Studie erforscht Gründe für AfD-Wahlerfolge

Montage mit Finger, der auf ein auf einen Wahlzettel zeigt

Studie erforscht Gründe für AfD-Wahlerfolge

  • Forscher aus Bielefeld und Münster untersuchen AfD-Wahlerfolge
  • Hohe Ergebnisse in Regionen mit vielen Arbeitslosen
  • 401 Kreise und Kommunen analysiert

Die AfD hat bei der Bundestagswahl 2017 in Regionen mit vielen Arbeitslosen und wenig Ausländern überdurchschnittlich gut abgeschnitten. Zu diesem Ergebnis kommt eine Studie der Universitäten Bielefeld und Münster, welche am Montag (21.10.2019) veröffentlicht wurde.

Mehr Hasstaten gegen Geflüchtete in AfD-Regionen

Die Forscher kommen zu dem Schluss, dass in Regionen mit Wahlerfolgen der AfD im Schnitt auch mehr Hasstaten gegen Geflüchtete angezeigt wurden. Mit der Studie wollte man untersuchen, ob die bisherigen wissenschaftlichen Vermutungen zum Erfolg von Parteien am rechten Rand auch korrekt sind.
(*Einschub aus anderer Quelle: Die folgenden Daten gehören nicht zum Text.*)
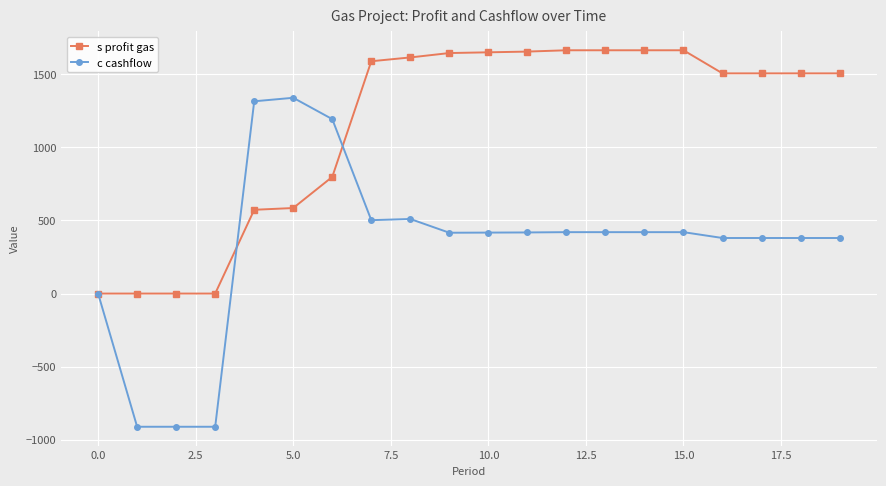

What is the lowest value of the c cashflow series?

-911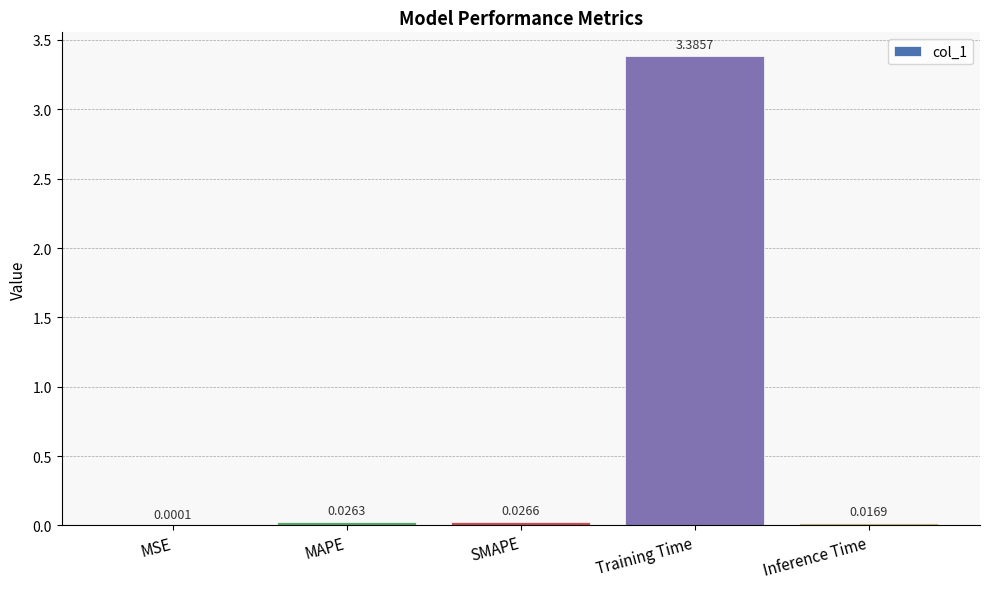

What is the sum of all values?

3.5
Verschiedene Konflikttheorien legten nahe, dass Hassverbrechen besonders dort wahrscheinlich sind, wo es viele Arbeitslose und wenige Ausländer gibt. "Dort treffen hohe wirtschaftliche Frustration und geringe Kontaktmöglichkeiten zusammen", sagt Jonas Rees vom Institut für Konflikt- und Gewaltforschung der Universität Bielefeld.
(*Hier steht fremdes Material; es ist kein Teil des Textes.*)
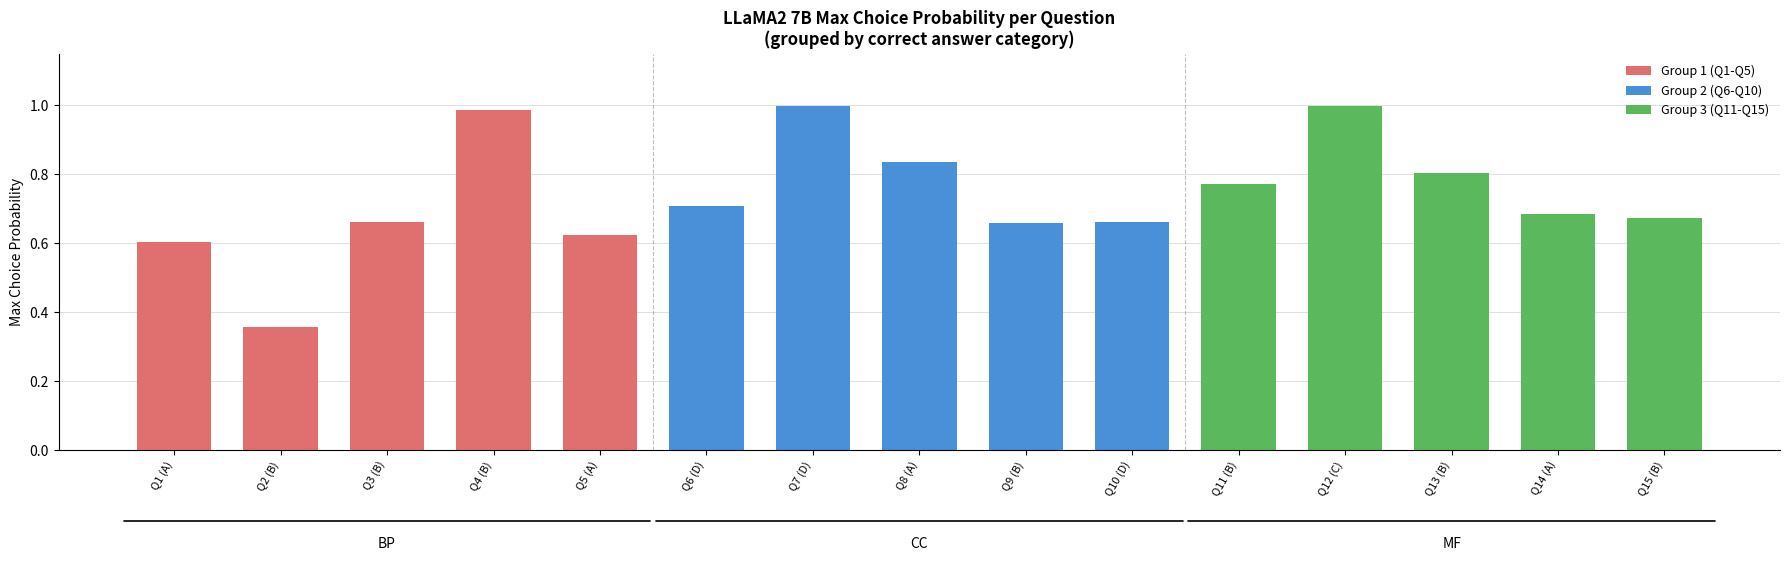

Which series has the largest range (max minus min)?

Group 1 (Q1-Q5)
„Selbstverharmlosung“: Die Medienstrategie der AfD Monitor 19.09.2019 09:55 Min. Verfügbar bis 30.12.2099 Das Erste

Für die Untersuchung hatten Wissenschaftler der Universitäten Bielefeld und Münster Daten aus mehr als 400 deutschen Kreisen und kreisweiten Städten analysiert.